While the above one is an example of not prioritizing the culture; there are companies which developed toxic cultures thereby leading to their downfall.
Theranos’ case is the classic example where toxic culture inside the company led to complete shutdown and massive fraud charges against them. We all know that Leaders lead by example and to a great extent affect the way people in that organization work and perceive the things. In Theranos’ case, top leaders Ms Holmes and Mr Balwani were the main reason behind the dysfunctional culture as they would object to any employee who would not agree with them and raise a concern. Management by fear, secrecy, hype and overworking was an integral part of their company.
Similar such example is of United Airlines, where the CEO Oscar Munoz tried to defend the violent deplaning of passenger and wrote to employees in an internal letter that he stands behind them and commend that they went above and beyond to ensure their functioning was smooth. While this mail might sound motivating but it implies that top management only cares about the process and not about the people. It depicts that the status of employees in that organization is at a very low level.
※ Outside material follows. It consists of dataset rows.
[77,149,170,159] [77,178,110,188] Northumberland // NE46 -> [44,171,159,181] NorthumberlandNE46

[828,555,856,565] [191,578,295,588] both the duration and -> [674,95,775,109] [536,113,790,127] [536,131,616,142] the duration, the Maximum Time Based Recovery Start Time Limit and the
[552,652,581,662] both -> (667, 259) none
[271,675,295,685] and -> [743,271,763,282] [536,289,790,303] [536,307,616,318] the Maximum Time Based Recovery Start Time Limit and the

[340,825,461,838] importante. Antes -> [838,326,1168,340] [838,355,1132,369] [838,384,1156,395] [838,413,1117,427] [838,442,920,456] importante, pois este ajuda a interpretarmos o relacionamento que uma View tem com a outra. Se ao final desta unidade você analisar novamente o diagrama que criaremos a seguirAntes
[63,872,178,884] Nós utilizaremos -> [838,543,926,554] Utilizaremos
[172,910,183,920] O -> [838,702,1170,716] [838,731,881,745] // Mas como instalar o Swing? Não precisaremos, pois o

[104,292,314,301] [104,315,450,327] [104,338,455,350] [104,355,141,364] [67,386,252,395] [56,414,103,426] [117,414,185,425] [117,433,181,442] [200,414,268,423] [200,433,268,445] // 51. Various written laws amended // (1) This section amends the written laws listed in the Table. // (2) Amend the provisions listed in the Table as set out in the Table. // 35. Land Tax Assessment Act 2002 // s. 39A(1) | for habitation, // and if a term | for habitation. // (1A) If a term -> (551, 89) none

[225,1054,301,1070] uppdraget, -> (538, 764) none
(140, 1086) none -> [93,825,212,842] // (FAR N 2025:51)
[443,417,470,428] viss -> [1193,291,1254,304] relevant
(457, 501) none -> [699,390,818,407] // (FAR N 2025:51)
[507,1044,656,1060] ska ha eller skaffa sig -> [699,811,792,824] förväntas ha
These companies have cultural problems deep-rooted in their top management which ultimately percolates down to their employees.
Reputation or Brand Value takes a lot of toils and hard work to be built but cultural problems can lead to their failures sooner than anybody can think as seen above and can completely tarnish the image. In nutshell, we can deduce from the discussion that for any organization to succeed or even to survive, right cultural integration is indispensable.